Florence 1681 - Vienne 1732.
Un fil pour parler des
opere serie dont l'auteur ne mérite pas forcément un fil, parce qu'on connaît peu de choses de lui. Ca pourrait même devenir un fil Conti, parce que Hasse ou Jommelli peuvent prétendre à un fil isolé, ce sont tout de même des figures importantes ; et Pergolesi ou Cimarosa ont déjà des fils propres pour d'autres oeuvres.
Juste un mot, mais pour éviter que ce soit perdu en 'Playlist', d'autant que ça pourrait en intéresser certains.
--
On connaît essentiellement de Conti son
Don Chisciotte della Mancia in Sierra Morena ("Don Quichotte de la Manche dans la Sierra Morena"), créé à la cour de Vienne en 1719. C'est un
opéra seria un peu particulier, puisqu'il comporte
des finals en fin d'acte, une suite de "numéros" et d'ensembles en particulier, à la manière de l'opéra classique, tel qu'on le connaît par exemple chez Martin y Soler ou dans les Da Ponte de Mozart. (Donc passablement moderne !)
L'argument est tiré de l'épisode de la traversée (puis de la retraite, au sens religieux du terme) de la montagne espagnole par Don Quichotte. C'est un épisode célèbre du premier livre de ses aventures, qui comprend les fameuses
Folies de Cardenio mises en musique par Lalande, et qui raconte dans un récit inséré l'histoire de Dorothée. C'est là où Don Quichotte, qui se prépare à mourir d'inanition exposé au soleil en songeant à Dulcinée, est ramené chez lui sous prétexte de remettre la fantasmagorique Micomicona sur son trône.

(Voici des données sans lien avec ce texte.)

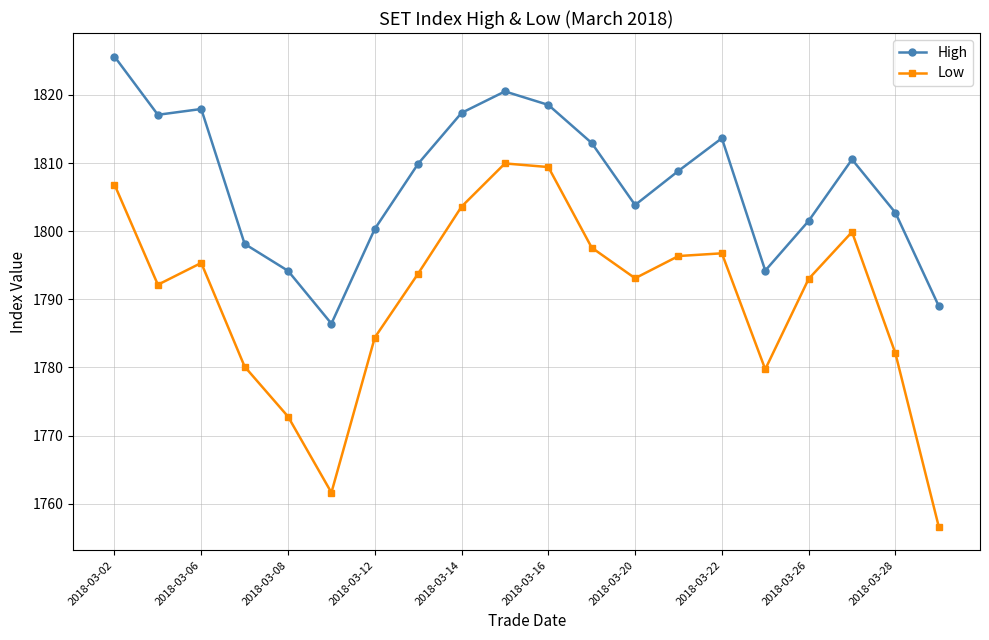

In Low, how many points are higher than both neighbors (excluding endpoints)?

4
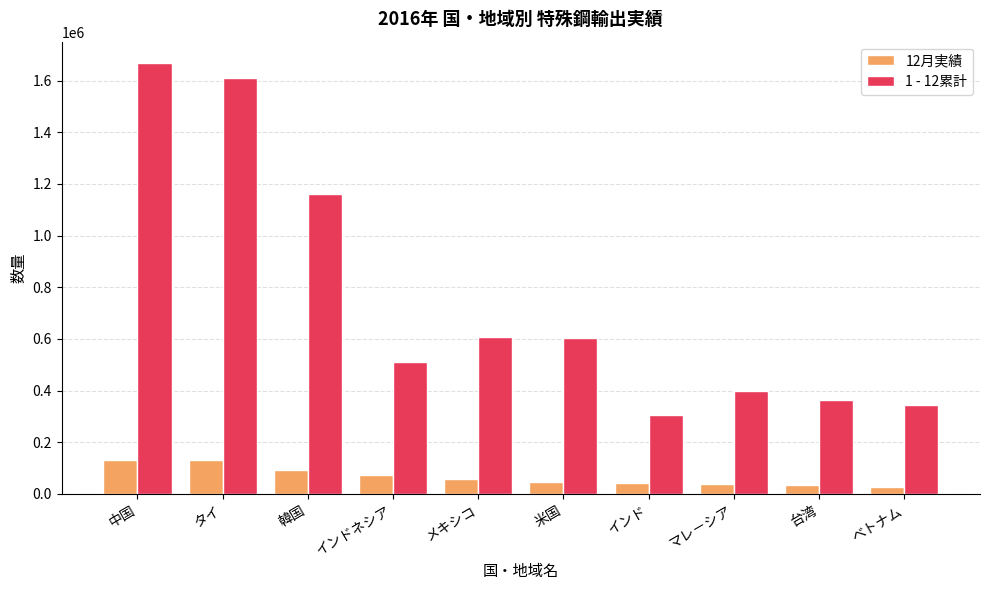

What is the total value across all series at タイ?

1739802.4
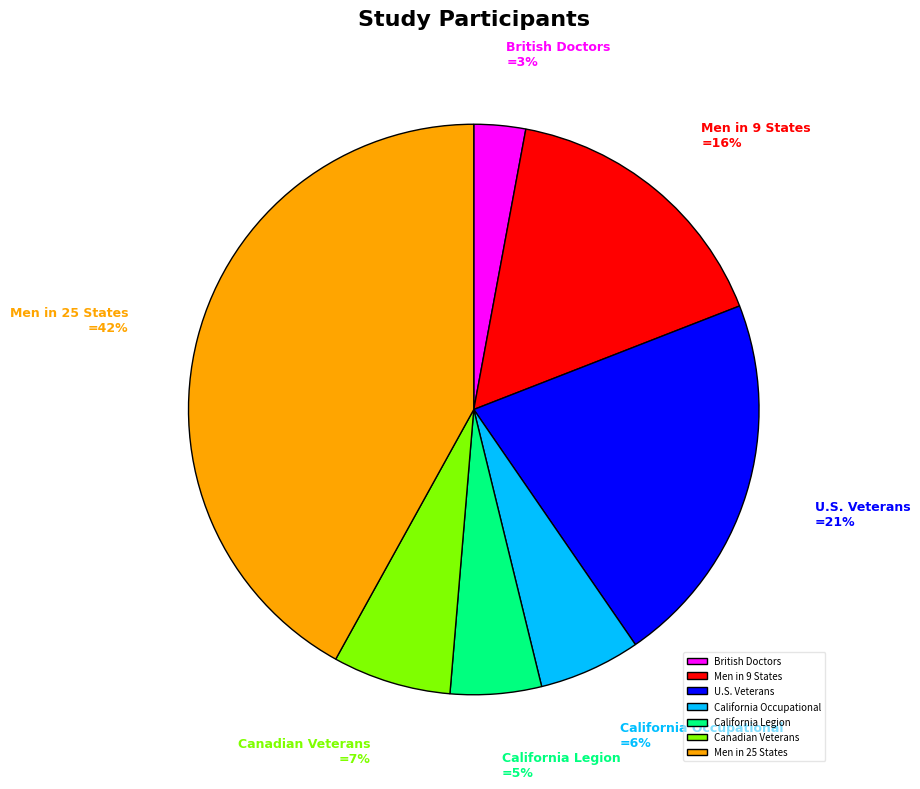

Does any single category account for the majority?

No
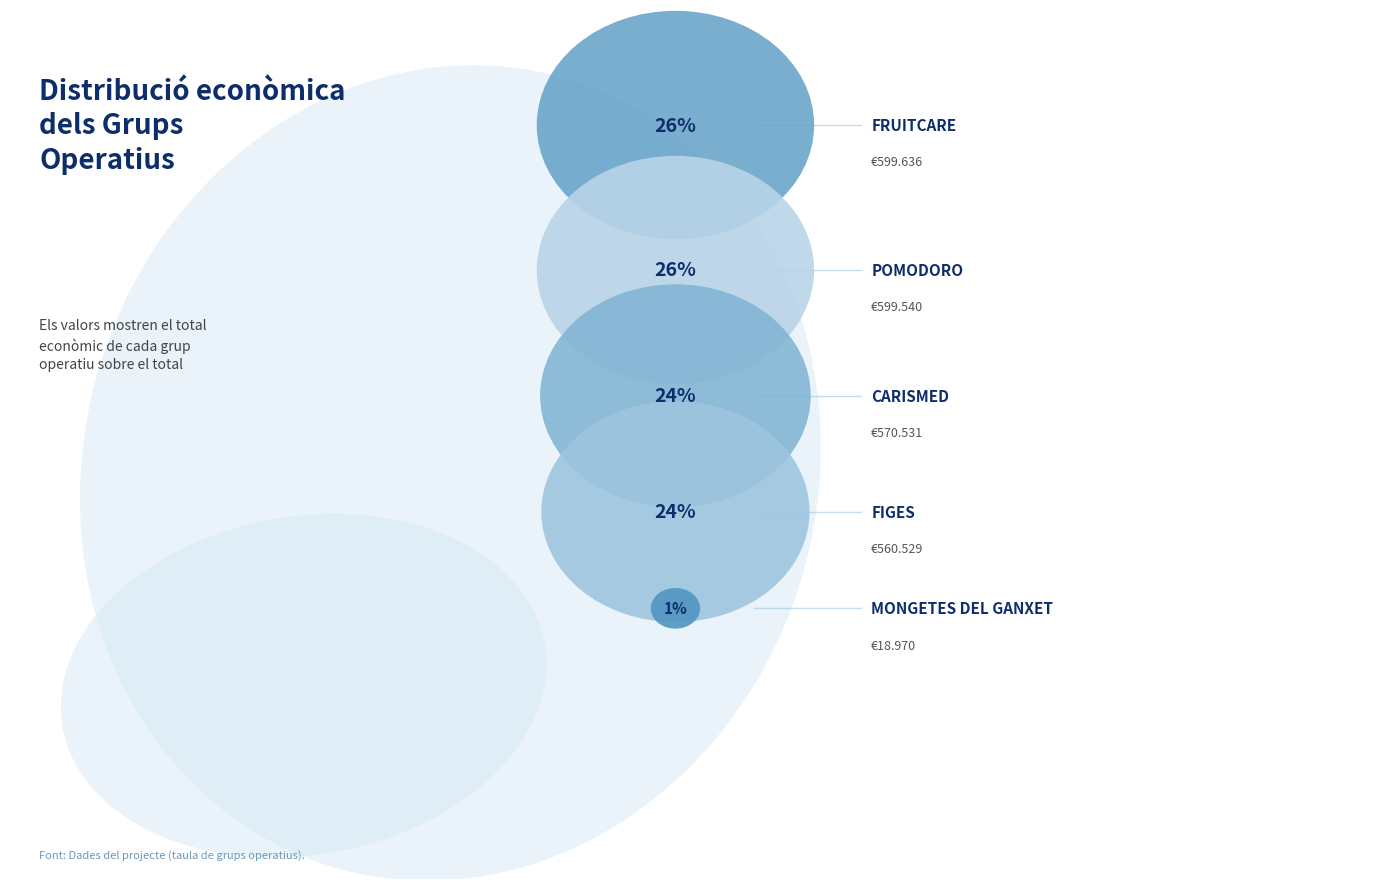

Which has a higher value, Mongetes del Ganxet or FRUITCARE?

FRUITCARE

C'est une oeuvre intéressante à plusieurs titres.Tout d'abord,
tous ces éléments, à l'exception peut-être de l'état misérable de Don Quichotte,
se retrouvent dans le livret d'Apostolo Zeno et Pietro Pariati. [Zeno était le librettiste à la mode avant Métastase.] La folie brutale de Cardenio (chanté logiquement, vu sa distinction, par une voix aiguë et délicate), la cour de Maritornes (servante d'auberge repoussante) à Sancho (et non plus à un muletier contre qui Don Quichotte veut la défendre dans un des moments les plus grotesques - et peut-être faciles - du roman)...
Ensuite, on a affaire à une oeuvre musicale tout à fait piquante. Les airs n'y sont pas particulièrement spectaculaires ou inspirés musicalement, mais dressent des portraits très individualisés des personnages,
quasiment des airs de caractère, et non plus des numéros individuels un peu interchangeables.
Enfin, on y retrouve les
folies d'Espagne, en particulier lors du final totalement fou du premier acte, où la grande confusion (entre Maritornes qui minaude et Micomicona qui feint, on n'est pas
sorti de l'auberge) bâtit une succession des variations les plus dansantes et convaincantes jamais écrites sur ce thème. Le joyeux désordre va ainsi de pair avec une invention musicale réjouissante.
Surtout peut-être,
René Jacobs, qui l'a donné à plusieurs reprises (1992 Innsbruck, Beaune 2005, Innsbruck 2005), se montre dans sa dernière série de représentations capable d'inventer une
orchestration hors du commun, avec une richesse du continuo (les cordes grattées en particulier), une alliance magnifique des timbres, une inspiration totalement débridée qui ne peuvent que susciter l'admiration la plus invense. Les
récitatfs comiques deviennent quasiment symphoniques... quand ce n'est pas de la musique contemporaine à clusters (avec cor faux, bruits de chaînes arythmiques et dépareillés, etc.).
Incontestablement, dans ce répertoire, l'interprète peut prendre
la place de co-compositeur, car Conti ne séduirait pas ainsi, littéralement interprété.
Un délice absolu, une réjouissance riante. De plus, le rôle-titre était interprété par
Nicolas Rivenq et sa présence dramatique toujours aussi persuasive, son timbre si caractéristique aussi. Et la mise en scène de Stephen Lawless semblait assez sympathique :
--
Ca n'a manifestement pas été publié depuis la radiodiffusion. Mais à venir, peut-être, et on peut l'espérer en vidéo, ce qui représenterait en l'occurrence une réelle plus-value.